I have argued that I expect that the more terrorist trials we hold in this country the better we will get at it. If the GWOT is to be refocused as an international police action we are going to have to do a better job of investigating. Posner opines that the FISA Court is really too narrowly focused on SIGINT to be broadly effective. I agree.
It is also becoming clearer to me that between what we have at Gitmo, old treaties, the Hamdan decision, it's a patchwork. I think there is a strong case for a new type of circuit court with new powers of investigation to handle the kinds of cases we are likely to encounter with Jihadists and non-state actors going forward. I think those who have, even under the influence of BDS, suggested that there is too much Executive power arrogated by GWBush are backing into the truth. I say that the Congress clearly isn't doing a decent enough job, and that anybody with gripes about Gitmo should be behind a new sort of judiciary power.

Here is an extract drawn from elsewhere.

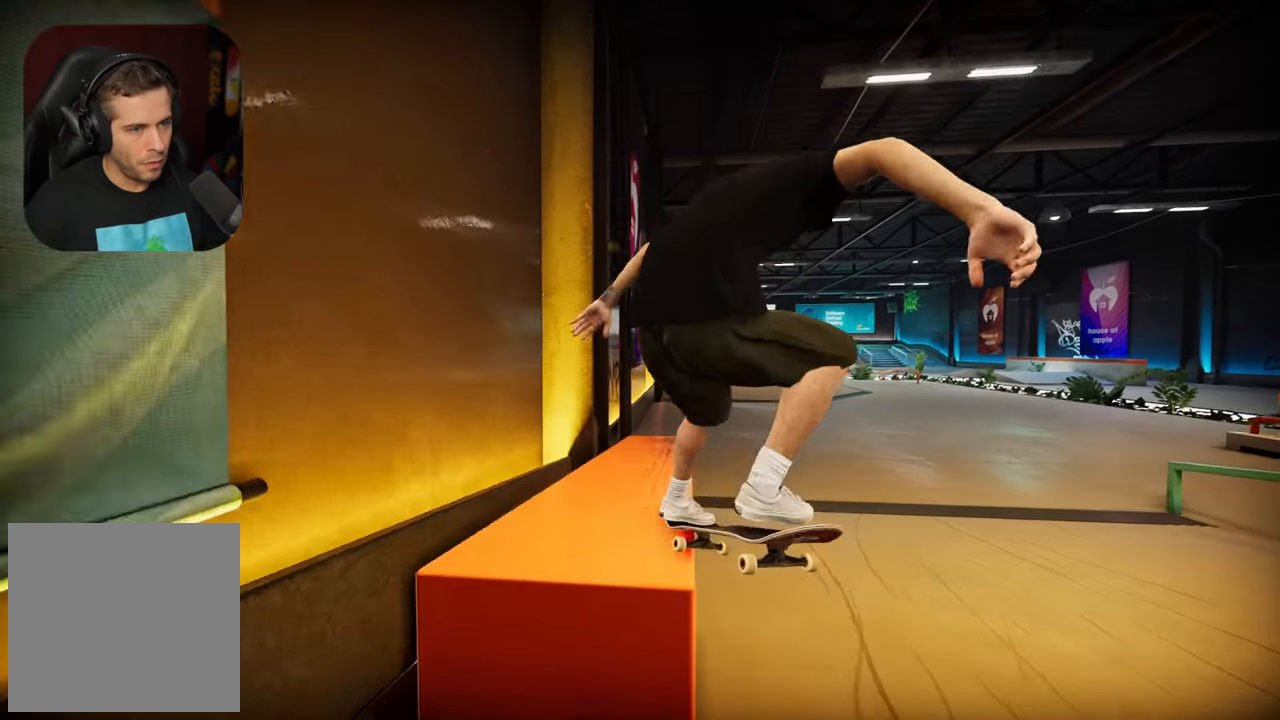
{"buttons": [], "left_stick": "center", "right_stick": "up", "events": [[284, "R2", "down"], [434, "left_stick", "center"], [484, "R2", "up"]]}
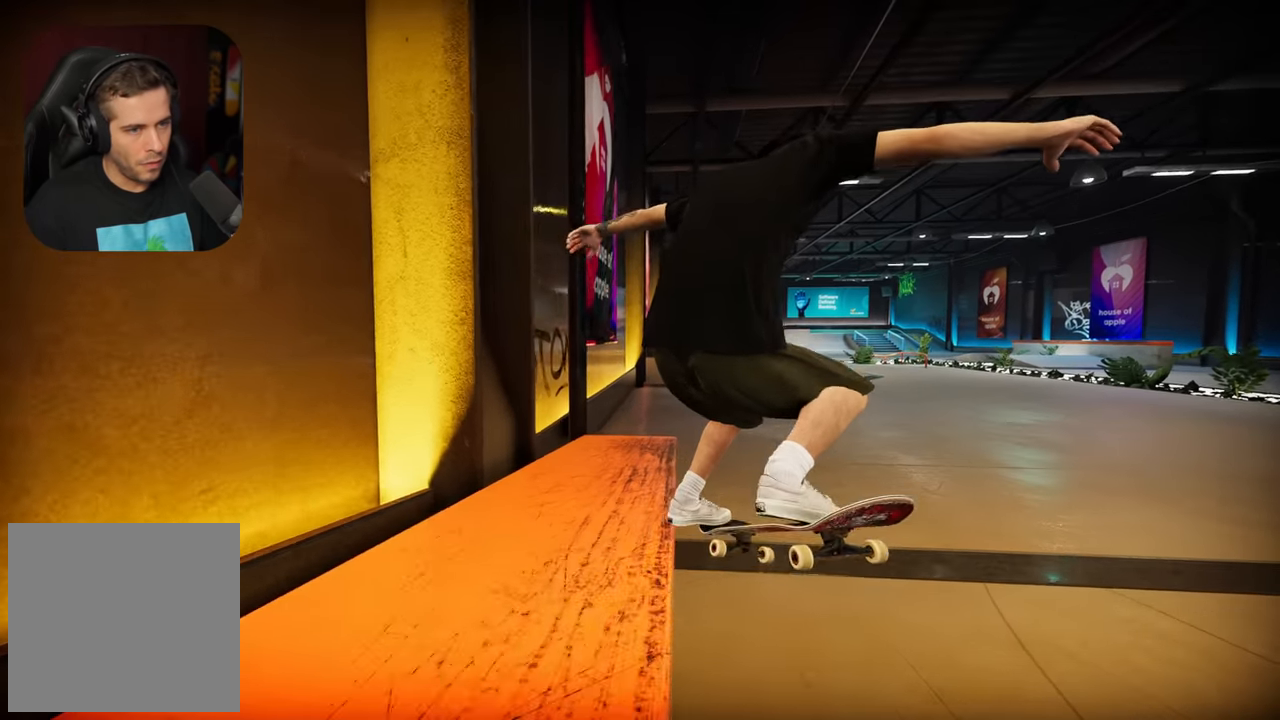
{"buttons": ["R2"], "left_stick": "center", "right_stick": "center", "events": [[17, "right_stick", "center"], [150, "DPAD_RIGHT", "down"], [217, "R2", "down"], [234, "DPAD_RIGHT", "up"], [367, "R2", "up"], [417, "R2", "down"]]}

Everything is not war. War powers are not properly defined by precedent. GWB's lattitude given the mistakes of Iraq have wasted life and resources. Posner is onto something.
So what kind of confidence can we have that a special court will focus on terror suspects and not be especially corrosive of civil liberty? Is Posner someone we could trust in this regard? If not, then who? Are having new powers assigned to the judiciary a road to hell? Is the French model worthy of emulation? Or will we just shoot Osama in the head and be done with it - ie a take no prisoners attitude towards Jihadism.
I am particularly fond of Bush's phrasing of bringing the enemy to justice. The same old justice won't do.